La rédaction de l’article 226-14 du code pénal a été modifiée par la loi du 2 janvier 2004 relative à l’accueil et à la protection de l’enfance.
Cet article prévoit dans quelles conditions un médecin peut saisir les autorités de cas de sévices. Il établit une exception à l’article 226-13 du code pénal qui interdit la violation du secret professionnel.
Quelques précisions méritent d’être apportées concernant cette nouvelle formulation.
- Concernant les mineurs :
Le médecin procède au signalement dans les conditions prévues au 2° de l’article 226-14 :
" L’article 226-13 n’est pas applicable dans les cas où la loi impose ou autorise la révélation du secret.
En outre, il n’est pas applicable au médecin qui, avec l’accord de la victime, porte à la connaissance du procureur de la République les sévices ou privations qu’il a constatés, sur le plan physique ou psychique,dans l’exercice de sa profession et qui lui permettent de présumer que des violences physiques,sexuelles ou psychiques de toute nature ont été commises.

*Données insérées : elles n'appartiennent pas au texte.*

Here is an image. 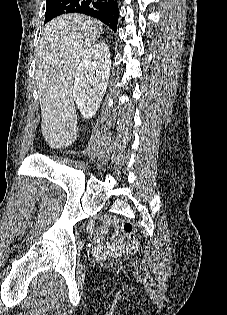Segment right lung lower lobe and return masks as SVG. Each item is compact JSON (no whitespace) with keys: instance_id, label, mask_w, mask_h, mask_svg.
Here are the masks:
<instances>
[{"instance_id":"right-lung-lower-lobe-1","label":"right lung lower lobe","mask_w":227,"mask_h":315,"mask_svg":"<svg viewBox=\"0 0 227 315\" xmlns=\"http://www.w3.org/2000/svg\"><path fill=\"white\" fill-rule=\"evenodd\" d=\"M67 13H82L97 18L115 32L118 24L117 0H48L45 22Z\"/></svg>"}]
</instances>
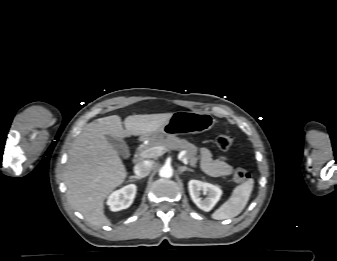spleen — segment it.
I'll return each instance as SVG.
<instances>
[{
    "instance_id": "1",
    "label": "spleen",
    "mask_w": 337,
    "mask_h": 261,
    "mask_svg": "<svg viewBox=\"0 0 337 261\" xmlns=\"http://www.w3.org/2000/svg\"><path fill=\"white\" fill-rule=\"evenodd\" d=\"M253 186L254 180L252 178L236 186L230 198L212 214V218L223 220L239 215L249 201Z\"/></svg>"
}]
</instances>
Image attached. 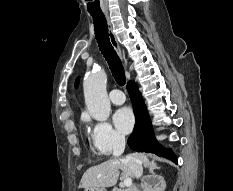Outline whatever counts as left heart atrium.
Wrapping results in <instances>:
<instances>
[{"instance_id": "39dd6f15", "label": "left heart atrium", "mask_w": 233, "mask_h": 191, "mask_svg": "<svg viewBox=\"0 0 233 191\" xmlns=\"http://www.w3.org/2000/svg\"><path fill=\"white\" fill-rule=\"evenodd\" d=\"M113 122L120 133L127 134L133 129L135 119L130 108L122 107L115 112Z\"/></svg>"}]
</instances>
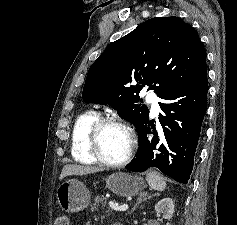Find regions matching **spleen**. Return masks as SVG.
Masks as SVG:
<instances>
[{
	"label": "spleen",
	"instance_id": "spleen-1",
	"mask_svg": "<svg viewBox=\"0 0 237 225\" xmlns=\"http://www.w3.org/2000/svg\"><path fill=\"white\" fill-rule=\"evenodd\" d=\"M146 180L149 186L154 190L162 191L166 187L165 180L156 171H149L147 173Z\"/></svg>",
	"mask_w": 237,
	"mask_h": 225
}]
</instances>
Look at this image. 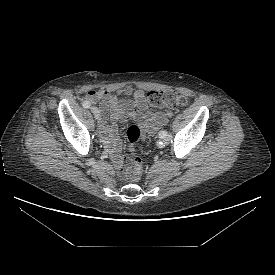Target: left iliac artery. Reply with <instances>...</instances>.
<instances>
[{"instance_id": "44dca946", "label": "left iliac artery", "mask_w": 275, "mask_h": 275, "mask_svg": "<svg viewBox=\"0 0 275 275\" xmlns=\"http://www.w3.org/2000/svg\"><path fill=\"white\" fill-rule=\"evenodd\" d=\"M168 133L166 132V131H160L159 133H158V135H159V137L160 138H163L165 135H167Z\"/></svg>"}]
</instances>
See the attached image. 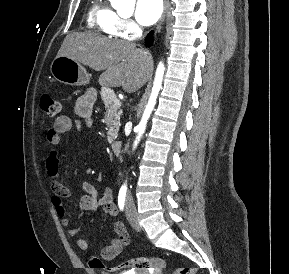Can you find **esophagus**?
<instances>
[{"instance_id":"34e87169","label":"esophagus","mask_w":289,"mask_h":274,"mask_svg":"<svg viewBox=\"0 0 289 274\" xmlns=\"http://www.w3.org/2000/svg\"><path fill=\"white\" fill-rule=\"evenodd\" d=\"M168 10H169V0H164V14H163V16L161 18V21L159 22V24L156 27V33L160 32V30H161V28H162V26L164 24L166 15L168 13Z\"/></svg>"}]
</instances>
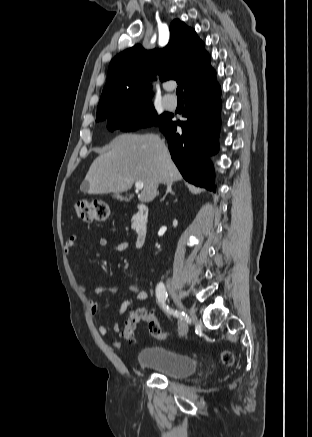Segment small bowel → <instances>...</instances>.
I'll return each instance as SVG.
<instances>
[{"label": "small bowel", "instance_id": "1", "mask_svg": "<svg viewBox=\"0 0 312 437\" xmlns=\"http://www.w3.org/2000/svg\"><path fill=\"white\" fill-rule=\"evenodd\" d=\"M77 241H78V236L75 235V234L71 235L68 238V240L66 241L65 246H64V251H65V253L67 255H70L72 253V250L75 248V246L77 244ZM98 244L101 247H111V249L116 251V252H124L128 248V243L125 242V241H118V242L110 243L109 240L106 239V238H100L98 240ZM82 290H83L84 293H87V291L85 289L82 288ZM114 290H115L114 286L97 287L93 291V293L94 294H100V293H103V292H113ZM129 290L134 295V299L122 301L120 303L119 307H118V313L119 314L126 313L133 306V304L135 302H140V301H144V300L147 299V292L144 289L140 288L139 286L131 284L129 286ZM88 304H89L90 311L93 314H97L98 311H99L98 303L95 300L90 299L88 301ZM112 330L115 333H118L120 331V325L119 324H115L112 327ZM98 331H99V333L101 335H106L109 332V328H108V326L106 324L100 323L98 325ZM111 345L115 349L121 348V342L118 341V340H113L111 342Z\"/></svg>", "mask_w": 312, "mask_h": 437}]
</instances>
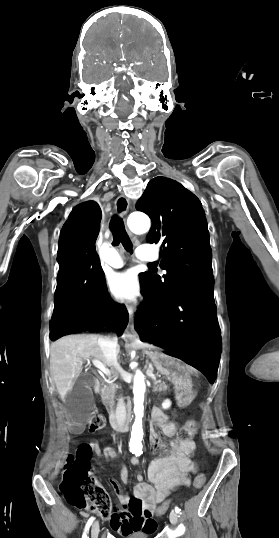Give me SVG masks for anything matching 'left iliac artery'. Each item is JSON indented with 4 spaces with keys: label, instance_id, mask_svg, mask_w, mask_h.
<instances>
[{
    "label": "left iliac artery",
    "instance_id": "1",
    "mask_svg": "<svg viewBox=\"0 0 279 538\" xmlns=\"http://www.w3.org/2000/svg\"><path fill=\"white\" fill-rule=\"evenodd\" d=\"M141 453H142L141 449H137V450L135 451L136 456H140ZM180 511H181L180 508L176 506V507H175V512L179 514Z\"/></svg>",
    "mask_w": 279,
    "mask_h": 538
}]
</instances>
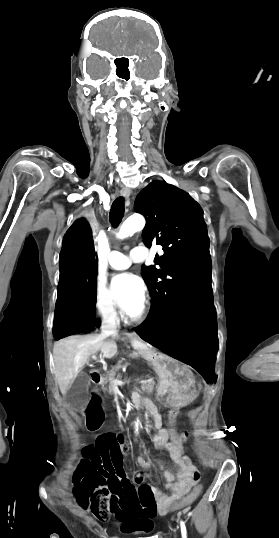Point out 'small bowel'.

Lorsque la victime est mineure, son accord n’est pas nécessaire ; … "
La procédure de signalement s’étend désormais à l’ensemble des mineurs, sans limite d’âge,tandis que son champ d’application est étendu à tous " sévices ou privations " faisant présumer que " des violences physiques, sexuelles ou psychiques de toute nature ont été commises ".
- Concernant les majeurs :
Lorsque la victime est majeure, le signalement ne peut être fait qu’avec son accord auprès du procureur de la République et dans les conditions prévues au 2° de l’article 226-14.
- Concernant les personnes majeures vulnérables :
La nouvelle rédaction de l’article 226-14 n’a pas pour conséquence de supprimer la possibilité pour le médecin de signaler des faits de maltraitance sur des personnes majeures vulnérables qui seraient hors d’état de manifester leur accord pour un tel signalement.
Les dispositions de l’article 223-6 du code pénal incriminant l’omission de porter secours permettent ainsi au médecin de s’affranchir de l’absence d’accord d’une personne majeure,dès lors qu’elle est hors d’état de manifester sa volonté et dans une situation de péril.
Dans une situation de danger actuel ou imminent, le médecin peut enfin exciper de l’état de nécessité prévu par l’article 122-7 du code pénal pour accomplir un acte, tel un signalement,nécessaire à la sauvegarde de la personne sans risque de voir engager sa responsabilité pénale.
Article 122-7 : " N’est pas pénalement responsable la personne qui, face à un danger actuel ou imminent qui menace elle-même, autrui ou un bien, accomplit un acte nécessaire à la sauvegarde de la personne ou du bien, sauf s’il y a disproportion entre les moyens employés et la gravité de la menace ".
Ces précisions, sollicitées par le Conseil National de l'Ordre des Médecins, ont été apportées par le ministre de la Justice.